Europa, por el contrario, ha construido durante décadas un modelo distinto, cuyo eje es la convicción de que la asistencia sanitaria no puede quedar en manos del azar económico. Como recuerda el reciente informe de la Comisión Europea The role of healthcare in reducing inequalities and poverty in the EU (2025), la sanidad pública financiada con recursos colectivos actúa como una transferencia social en especie que reduce desigualdades y evita que millones de ciudadanos caigan en la pobreza. Se estima que en numerosos Estados miembros el impacto redistributivo de la sanidad pública supera incluso al de las transferencias en dinero, como las ayudas familiares o de desempleo.

Eso no significa que en Europa no existan retos. El informe comunitario alerta de problemas como los pagos directos que todavía afrontan los pacientes en algunos países —copagos, gastos en odontología o productos sanitarios—, que pueden convertirse en barreras de acceso. También señala la presión financiera que supone el envejecimiento de la población y la necesidad de garantizar la sostenibilidad de los sistemas sanitarios en el futuro. Pero incluso con estas tensiones, el modelo europeo ofrece un colchón que protege frente al empobrecimiento derivado de la enfermedad.

Un aspecto interesante, que suele olvidarse, es el papel de la sanidad privada en Europa. A diferencia de lo que ocurre en EE.UU., donde lo privado sustituye a lo público, en la Unión Europea lo privado complementa y enriquece el sistema. La existencia de una sanidad pública fuerte obliga a la privada a competir en calidad y precio, lo que hace sus servicios mucho más accesibles a la población. El ciudadano europeo que opta por recurrir a clínicas privadas lo hace en un entorno de equilibrio, donde la elección responde a la conveniencia y no a la desesperación.

El caso de los medicamentos es un ejemplo paradigmático. En Estados Unidos, el coste de un tratamiento farmacológico puede ser inasumible para familias enteras. En Europa, en cambio, el marco regulador y los sistemas de financiación pública hacen posible que los fármacos esenciales, y en la práctica todos, sean accesibles a todos los ciudadanos.

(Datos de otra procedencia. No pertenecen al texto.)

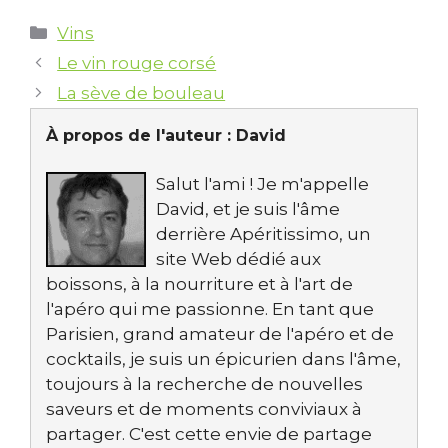
Catégories
Vins
Le vin rouge corsé
La sève de bouleau
À propos de l'auteur :
David
Salut l'ami ! Je m'appelle
David, et je suis l'âme
derrière Apéritissimo, un
site Web dédié aux
boissons, à la nourriture et à l'art de
l'apéro qui me passionne. En tant que
Parisien, grand amateur de l'apéro et de
cocktails, je suis un épicurien dans l'âme,
toujours à la recherche de nouvelles
saveurs et de moments conviviaux à
partager. C'est cette envie de partage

La intervención de los sistemas nacionales de salud, negociando precios y garantizando la cobertura, evita que el paciente se vea obligado a elegir entre curarse o arruinarse. Esto convierte al medicamento, uno de los pilares de la medicina moderna, en un bien socialmente garantizado.

La Unión Europea todavía tiene que mejorar, no conviene caer en la complacencia. Y la mejora tiene que venir de la equidad en el acceso, reducir desigualdades entre países y territorios y reforzar la preparación frente a crisis sanitarias como la vivida con la pandemia de Covid-19. Pero el balance general es inequívoco: la sanidad europea no solo salva vidas, también protege patrimonios, impide que la enfermedad se convierta en una condena económica y preserva la cohesión social de las naciones.

Frente a un modelo que convierte la enfermedad en una trampa de pobreza, el modelo europeo demuestra que es posible organizar la vida colectiva de modo que la salud deje de ser un factor de exclusión y se convierta en un bien esencial que compartimos todos.